With intense focus, he watched the zombies push his troops back toward him. They were getting too close for comfort, and he deemed it prudent to pull the command vehicle back to the safety of the vessel meadow before initiating his plan. He tapped a series of symbols on his keypad to divert the power source from the vessel’s main brain, and plugged directly into the central core of the quantum generators. But before he could tap the next sequence of commands, a burning pain shot through the human flesh that surrounded his thorax. The two thousand pound behemoth gagged, wretched and dropped dead to the ground, crushing almost al
l of his high command, pinning in place the sole surviving Sub-Commander.
For the alien brass had been so transfixed on the zombie hordes that lay ahead that it never occurred to them that a single zombie could be behind, staggering up onto their vehicle unheard over their Commander’s coughing shouts.
Zombie-Sanchez lay upon the nine-foot monstrosity, joyously feasting upon his flesh. She had no comprehension of the vast contribution to the war effort that she had just made by killing the enemy Commander—she didn’t even know what war was anymore. All she knew was that he was delicious, juicy and fresh, his flabby human meat made even more delectable by the tart green blood that flowed within.
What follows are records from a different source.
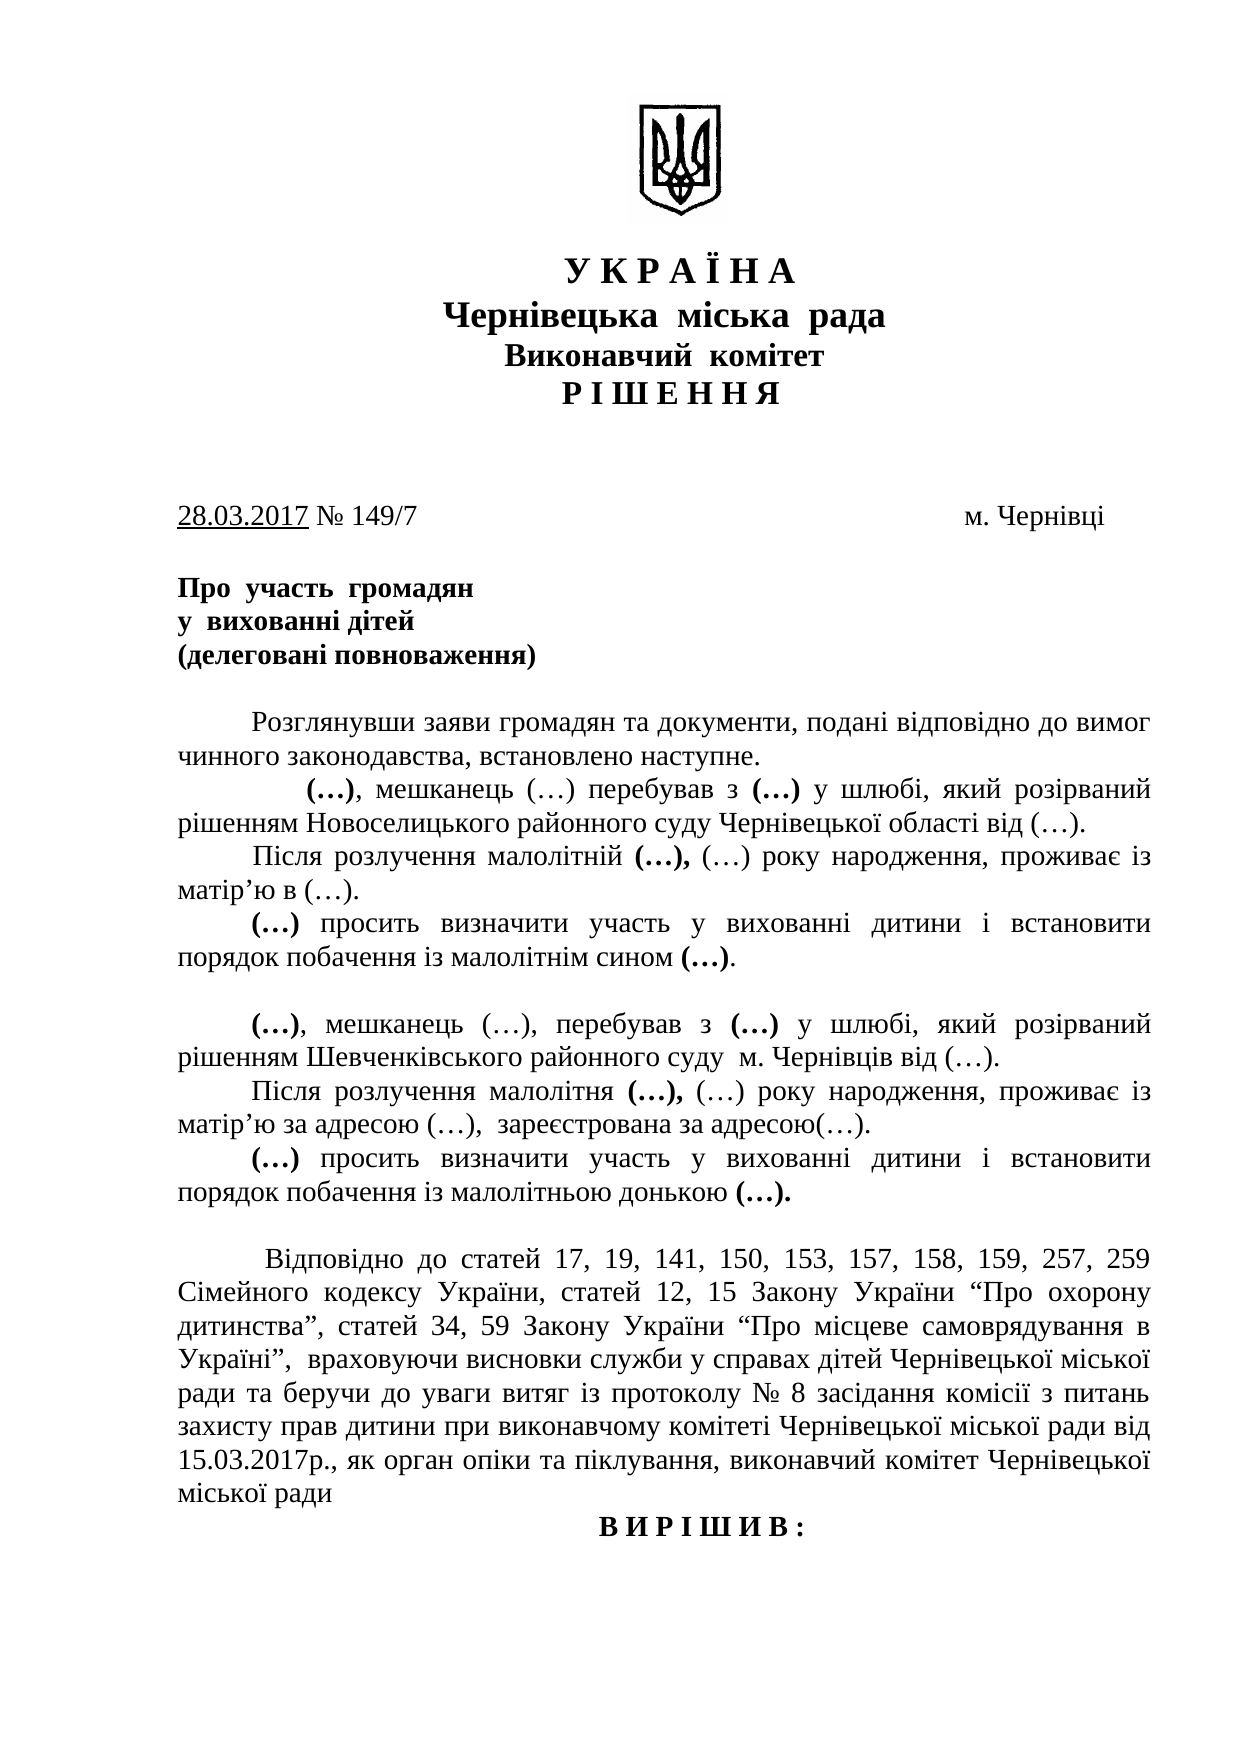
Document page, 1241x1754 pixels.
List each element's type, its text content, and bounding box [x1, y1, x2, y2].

text (делеговані повноваження) [177, 637, 1152, 671]
picture [627, 93, 727, 225]
text 28.03.2017 № 149/7 м. Чернівці [177, 498, 1152, 532]
text Розглянувши заяви громадян та документи, подані відповідно до вимог чинного законодавства, встановлено наступне. [177, 704, 1152, 771]
text Відповідно до статей 17, 19, 141, 150, 153, 157, 158, 159, 257, 259 Сімейного кодексу України, статей 12, 15 Закону України “Про охорону дитинства”, статей 34, 59 Закону України “Про місцеве самоврядування в Україні”, враховуючи висновки служби у справах дітей Чернівецької міської ради та беручи до уваги витяг із протоколу № 8 засідання комісії з питань захисту прав дитини при виконавчому комітеті Чернівецької міської ради від 15.03.2017р., як орган опіки та піклування, виконавчий комітет Чернівецької міської ради [177, 1241, 1152, 1509]
text Після розлучення малолітній (…), (…) року народження, проживає із матір’ю в (…). [177, 838, 1152, 905]
subtitle Чернiвецька мiська рада [177, 292, 1152, 335]
text У К Р А Ї Н А [177, 249, 1152, 292]
text (…) просить визначити участь у вихованні дитини і встановити порядок побачення із малолітнім сином (…). [177, 905, 1152, 972]
text Після розлучення малолітня (…), (…) року народження, проживає із матір’ю за адресою (…), зареєстрована за адресою(…). [177, 1073, 1152, 1140]
text (…), мешканець (…) перебував з (…) у шлюбі, який розірваний рішенням Новоселицького районного суду Чернівецької області від (…). [177, 771, 1152, 838]
text В И Р І Ш И В : [177, 1509, 1152, 1543]
text (…) просить визначити участь у вихованні дитини і встановити порядок побачення із малолітньою донькою (…). [177, 1140, 1152, 1207]
subtitle Р І Ш Е Н Н Я [177, 373, 1152, 412]
text (…), мешканець (…), перебував з (…) у шлюбі, який розірваний рішенням Шевченківського районного суду м. Чернівців від (…). [177, 1006, 1152, 1073]
subtitle Виконавчий комiтет [177, 335, 1152, 373]
subtitle Про участь громадян [177, 570, 1152, 603]
subtitle у вихованні дітей [177, 603, 1152, 637]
“Yum,” she would have said if she had had words. “Yum, yummer, yummest.”
In the control room, cheers abounded.
On the rooftop, Johnny and the kids watched through their binoculars.
“Well, look at that,” Johnny said with a smile. “Y’know, I almost dated her. First day we met, she vowed that she’d kill that guy some day. So let that be a lesson to you kids. No matter what life may throw at you, never give up on your dreams.”
Then the President’s voice squeaked out from the walkie-talkie on the ground. “How about that other zombie movie? How’d they get rid of their zombies?”
“Which movie, sir?” Lance asked.
“You know. The one with the guy from the Facebook movie, and the other guy from the Cheers reruns.”
“Um . . . Zombieland?”
“Yeah.”
“Didn’t see it.”
“Oh,” the President answered.
On the ground, zombie-Sanchez continued to gorge on the Commander’s fine flab and sinew. The Sub-Commander finally managed to wriggle out from under his superior’s hulking corpse and then whipped his rifle off his back to ram its butt into the head of the unsuspecting Sanchez when he noticed twenty zombies headed straight at him. So he jumped off the flatbed and ran.